◆ Assigned task
Reproduce nothing but the lines from the start of the material through the line that includes "Division 1 Offences", both ends included, and omit every picture.

◆ Exercise data
★ ★ ★ ★

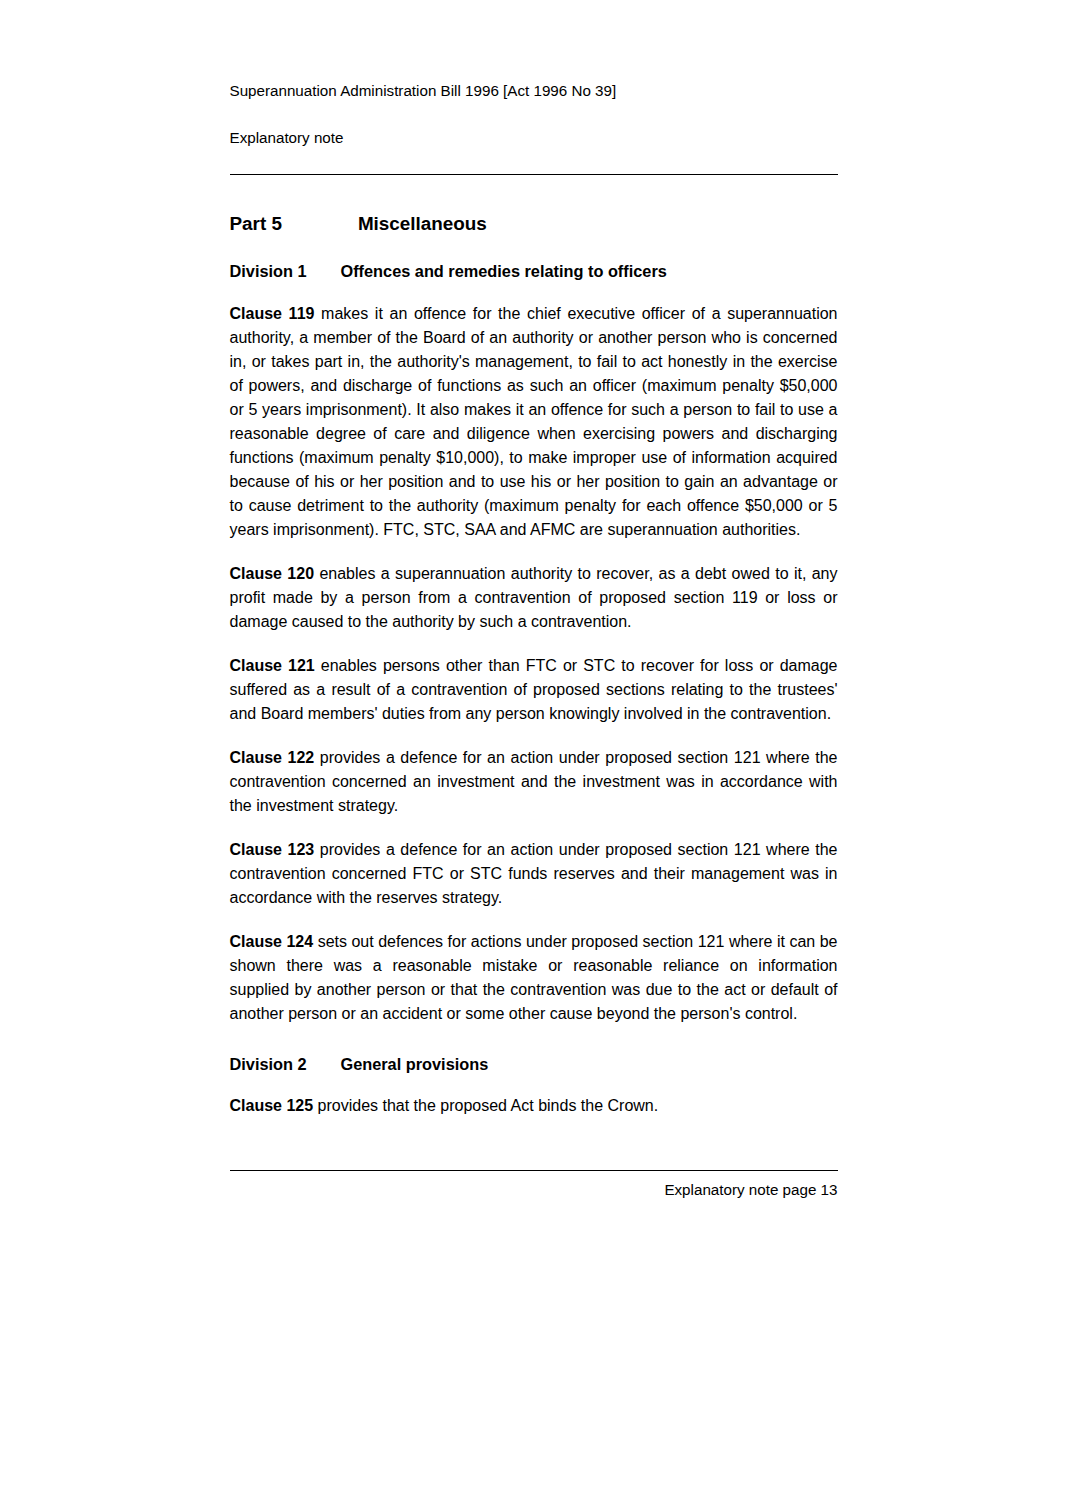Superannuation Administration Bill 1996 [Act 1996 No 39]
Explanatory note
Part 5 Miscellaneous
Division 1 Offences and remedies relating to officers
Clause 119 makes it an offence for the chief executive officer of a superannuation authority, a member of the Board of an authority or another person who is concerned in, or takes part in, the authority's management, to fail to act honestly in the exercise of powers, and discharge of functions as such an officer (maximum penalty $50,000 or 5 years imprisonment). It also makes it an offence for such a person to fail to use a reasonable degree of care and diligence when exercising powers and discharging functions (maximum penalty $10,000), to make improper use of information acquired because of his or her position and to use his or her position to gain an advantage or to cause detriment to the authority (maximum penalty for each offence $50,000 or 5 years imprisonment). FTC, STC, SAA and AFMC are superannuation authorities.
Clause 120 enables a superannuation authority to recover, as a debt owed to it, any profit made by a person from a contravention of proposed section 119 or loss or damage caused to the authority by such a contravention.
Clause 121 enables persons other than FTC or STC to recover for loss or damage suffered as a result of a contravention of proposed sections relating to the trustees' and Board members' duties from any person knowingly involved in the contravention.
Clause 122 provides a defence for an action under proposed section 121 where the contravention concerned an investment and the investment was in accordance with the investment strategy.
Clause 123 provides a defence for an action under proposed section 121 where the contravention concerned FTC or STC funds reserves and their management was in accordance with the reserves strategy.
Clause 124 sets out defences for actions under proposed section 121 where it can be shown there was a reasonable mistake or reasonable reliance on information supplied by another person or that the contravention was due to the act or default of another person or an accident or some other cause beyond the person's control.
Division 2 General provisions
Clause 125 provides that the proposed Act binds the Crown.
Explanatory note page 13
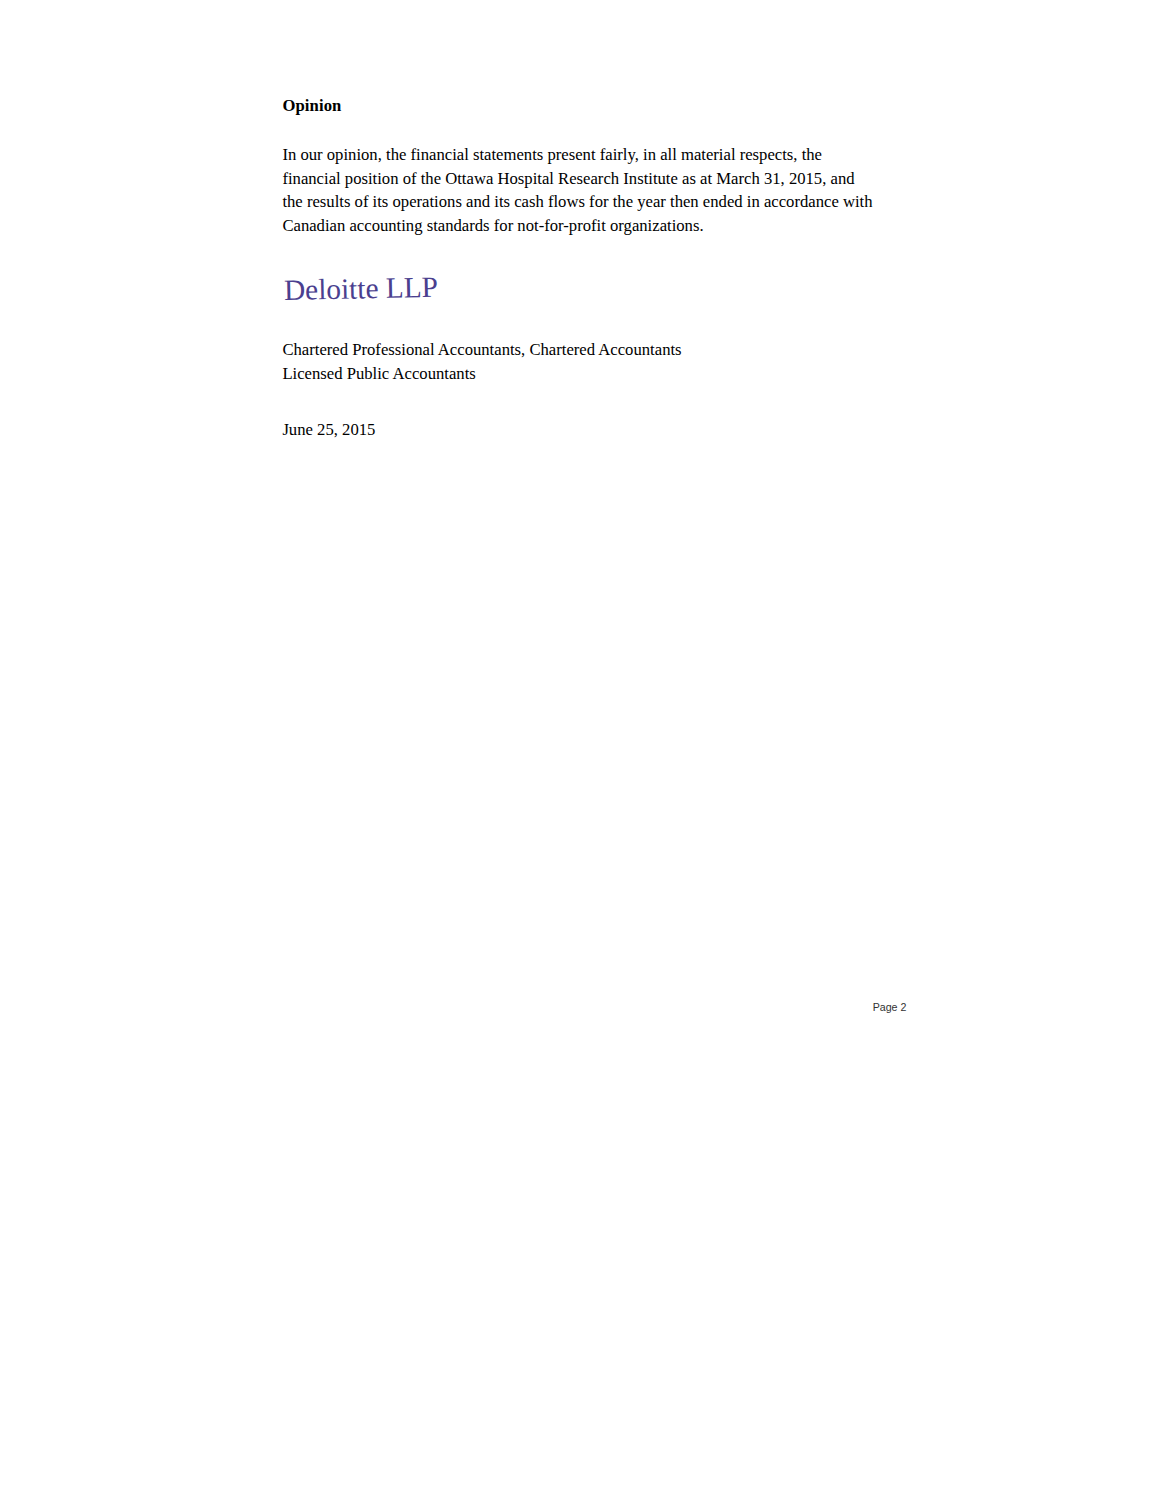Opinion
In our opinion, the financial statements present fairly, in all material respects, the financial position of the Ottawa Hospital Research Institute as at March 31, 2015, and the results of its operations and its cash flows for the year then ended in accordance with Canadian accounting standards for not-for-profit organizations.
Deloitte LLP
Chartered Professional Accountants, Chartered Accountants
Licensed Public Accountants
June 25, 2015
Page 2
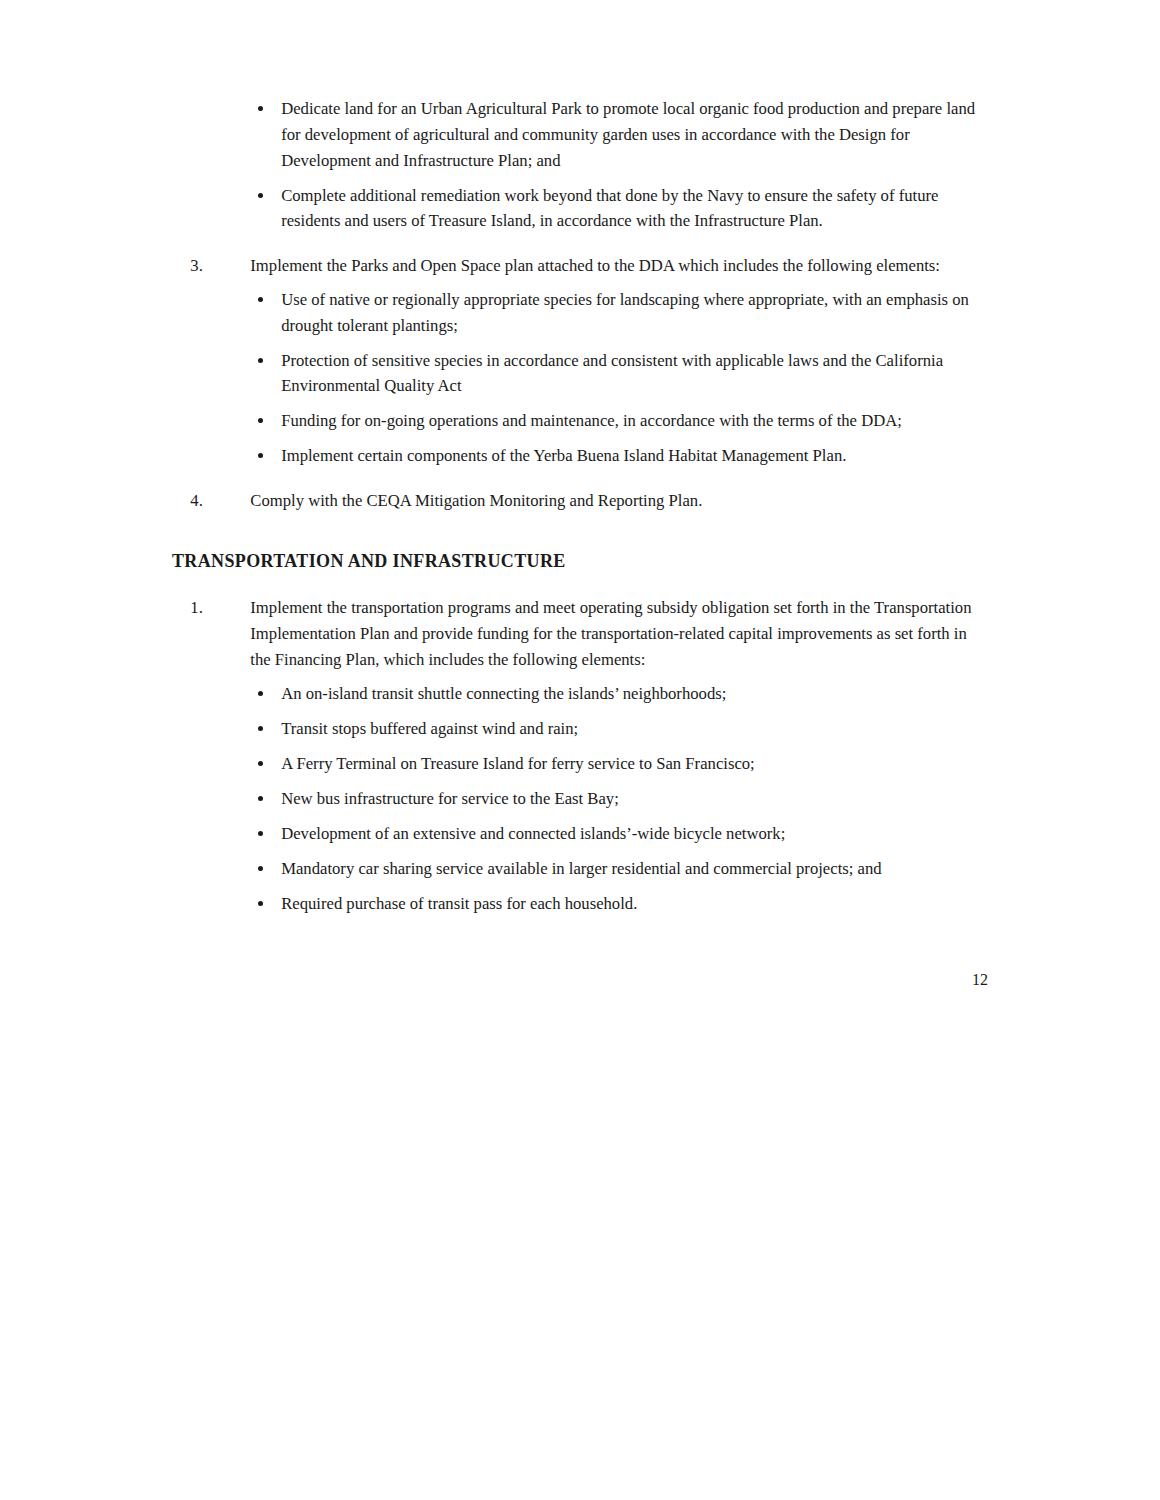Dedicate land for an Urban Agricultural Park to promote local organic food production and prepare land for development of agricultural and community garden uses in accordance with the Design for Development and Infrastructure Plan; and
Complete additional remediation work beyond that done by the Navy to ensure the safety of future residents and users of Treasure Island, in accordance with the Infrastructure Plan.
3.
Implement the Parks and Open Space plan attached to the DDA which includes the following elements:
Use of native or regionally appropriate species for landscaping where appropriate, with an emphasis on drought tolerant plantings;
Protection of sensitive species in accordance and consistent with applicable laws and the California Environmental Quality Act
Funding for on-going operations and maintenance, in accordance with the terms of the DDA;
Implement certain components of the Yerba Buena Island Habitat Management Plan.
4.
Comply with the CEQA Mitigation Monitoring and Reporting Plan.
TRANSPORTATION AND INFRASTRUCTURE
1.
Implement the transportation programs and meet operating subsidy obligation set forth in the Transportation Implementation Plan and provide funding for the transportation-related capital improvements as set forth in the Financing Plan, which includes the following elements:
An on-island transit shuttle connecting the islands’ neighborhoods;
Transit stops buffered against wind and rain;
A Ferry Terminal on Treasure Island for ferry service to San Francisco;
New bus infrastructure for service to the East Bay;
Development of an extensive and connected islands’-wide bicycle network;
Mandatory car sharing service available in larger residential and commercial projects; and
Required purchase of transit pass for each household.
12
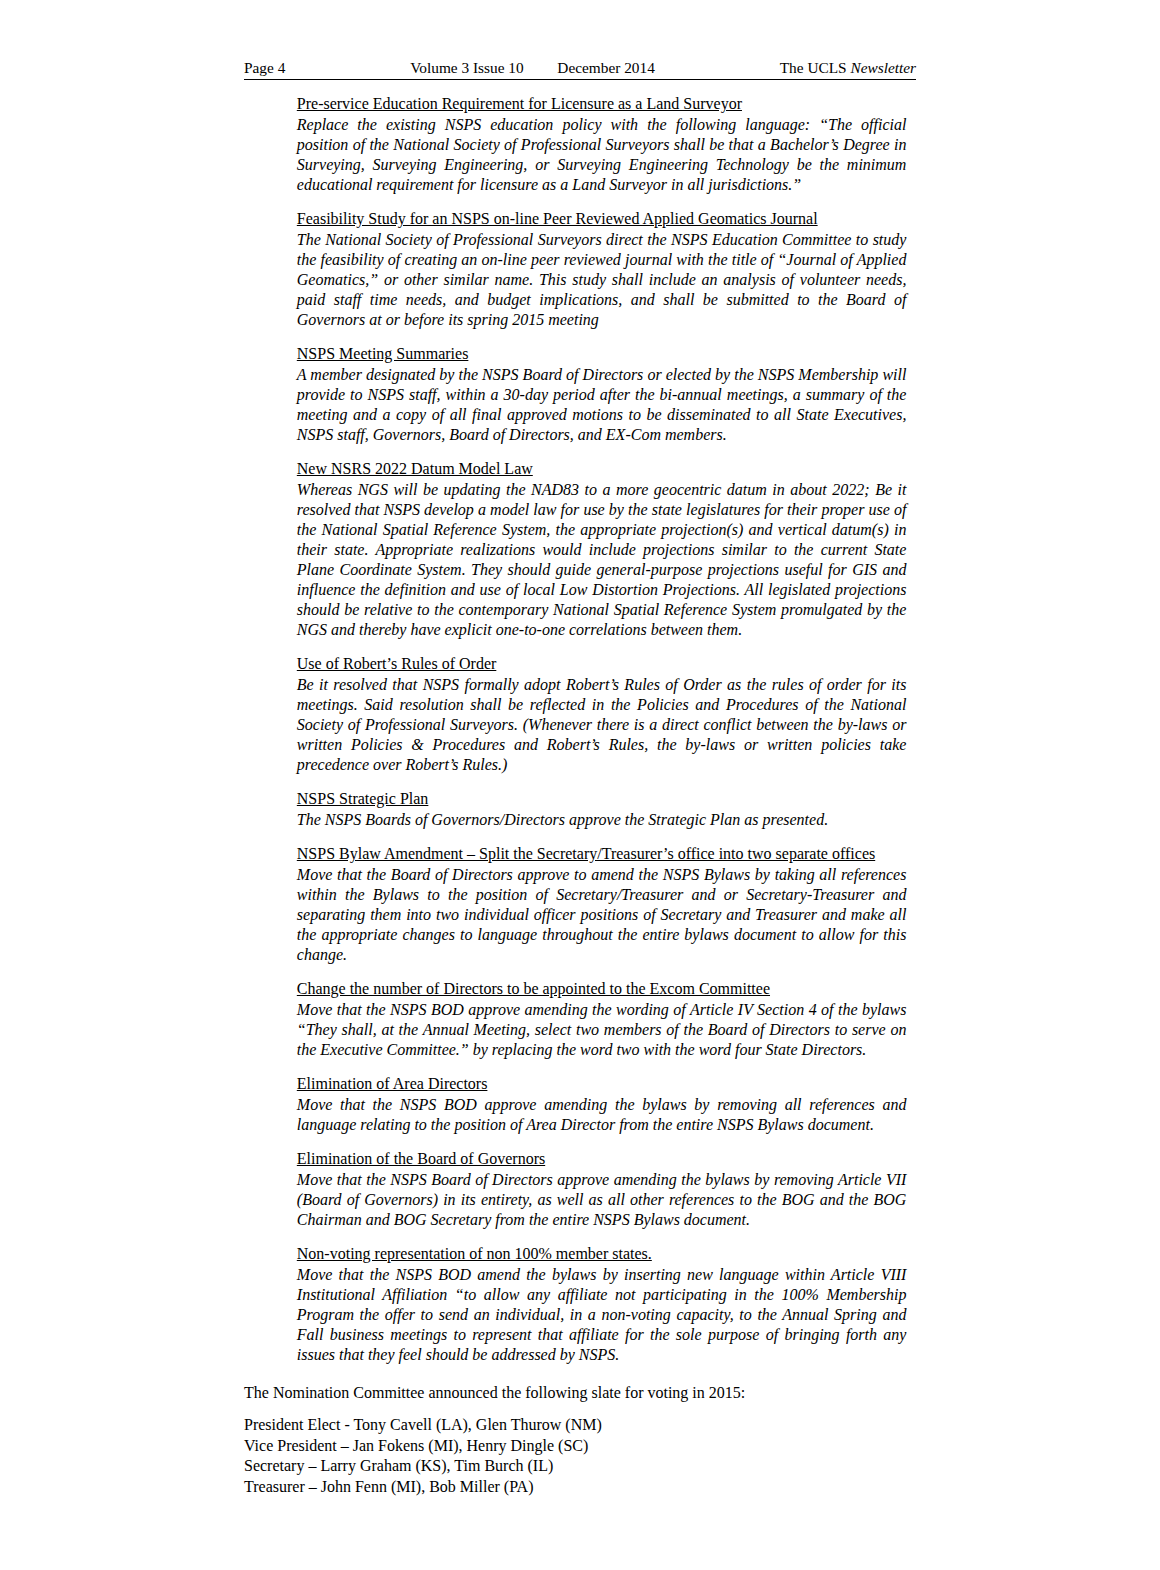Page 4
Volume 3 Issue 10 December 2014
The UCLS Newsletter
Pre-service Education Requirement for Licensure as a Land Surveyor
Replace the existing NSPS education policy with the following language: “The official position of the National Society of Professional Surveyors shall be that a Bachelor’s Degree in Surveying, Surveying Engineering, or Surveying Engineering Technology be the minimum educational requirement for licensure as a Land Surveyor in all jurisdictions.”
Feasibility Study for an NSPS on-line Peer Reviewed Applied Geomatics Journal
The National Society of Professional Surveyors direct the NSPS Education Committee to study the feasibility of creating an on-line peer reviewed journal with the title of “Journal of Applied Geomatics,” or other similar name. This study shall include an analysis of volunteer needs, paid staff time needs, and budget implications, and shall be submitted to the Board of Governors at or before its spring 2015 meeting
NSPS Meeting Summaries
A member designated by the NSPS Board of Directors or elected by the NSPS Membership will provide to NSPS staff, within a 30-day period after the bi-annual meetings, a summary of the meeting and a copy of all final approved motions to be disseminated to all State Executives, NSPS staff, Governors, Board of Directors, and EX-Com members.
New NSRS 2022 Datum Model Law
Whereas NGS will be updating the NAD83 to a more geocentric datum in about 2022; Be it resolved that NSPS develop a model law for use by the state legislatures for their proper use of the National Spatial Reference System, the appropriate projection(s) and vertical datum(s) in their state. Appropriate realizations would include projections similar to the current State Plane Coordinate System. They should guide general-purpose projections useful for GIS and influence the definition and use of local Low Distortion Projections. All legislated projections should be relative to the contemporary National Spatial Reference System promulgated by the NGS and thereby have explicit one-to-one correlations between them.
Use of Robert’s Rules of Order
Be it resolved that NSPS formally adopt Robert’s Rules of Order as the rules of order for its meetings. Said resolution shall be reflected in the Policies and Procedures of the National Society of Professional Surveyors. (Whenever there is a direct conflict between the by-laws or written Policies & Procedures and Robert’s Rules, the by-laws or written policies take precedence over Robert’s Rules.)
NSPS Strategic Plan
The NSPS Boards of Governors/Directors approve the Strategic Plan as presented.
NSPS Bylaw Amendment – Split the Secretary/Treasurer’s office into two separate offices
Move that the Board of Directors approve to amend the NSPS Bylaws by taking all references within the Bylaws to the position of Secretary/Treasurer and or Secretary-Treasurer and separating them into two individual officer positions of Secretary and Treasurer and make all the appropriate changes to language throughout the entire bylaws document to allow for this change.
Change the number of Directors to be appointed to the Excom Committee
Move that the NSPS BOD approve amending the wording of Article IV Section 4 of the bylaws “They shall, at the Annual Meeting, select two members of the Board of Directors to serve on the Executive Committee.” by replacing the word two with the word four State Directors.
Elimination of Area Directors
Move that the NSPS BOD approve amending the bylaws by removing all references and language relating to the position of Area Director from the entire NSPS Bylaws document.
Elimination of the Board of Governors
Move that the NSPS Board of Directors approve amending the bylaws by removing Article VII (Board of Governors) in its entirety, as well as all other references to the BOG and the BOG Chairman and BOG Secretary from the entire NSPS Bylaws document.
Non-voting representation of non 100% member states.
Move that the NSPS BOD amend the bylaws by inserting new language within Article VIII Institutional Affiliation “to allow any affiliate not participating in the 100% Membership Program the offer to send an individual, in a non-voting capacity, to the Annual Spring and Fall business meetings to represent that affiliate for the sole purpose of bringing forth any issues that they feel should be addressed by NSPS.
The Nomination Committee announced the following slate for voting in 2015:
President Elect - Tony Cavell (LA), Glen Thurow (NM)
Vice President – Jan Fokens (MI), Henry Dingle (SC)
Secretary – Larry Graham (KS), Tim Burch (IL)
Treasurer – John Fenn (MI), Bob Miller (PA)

★ ★ ★ ★

◆ Exercise solution
Superannuation Administration Bill 1996 [Act 1996 No 39]
Explanatory note
Part 5 Miscellaneous
Division 1 Offences and remedies relating to officers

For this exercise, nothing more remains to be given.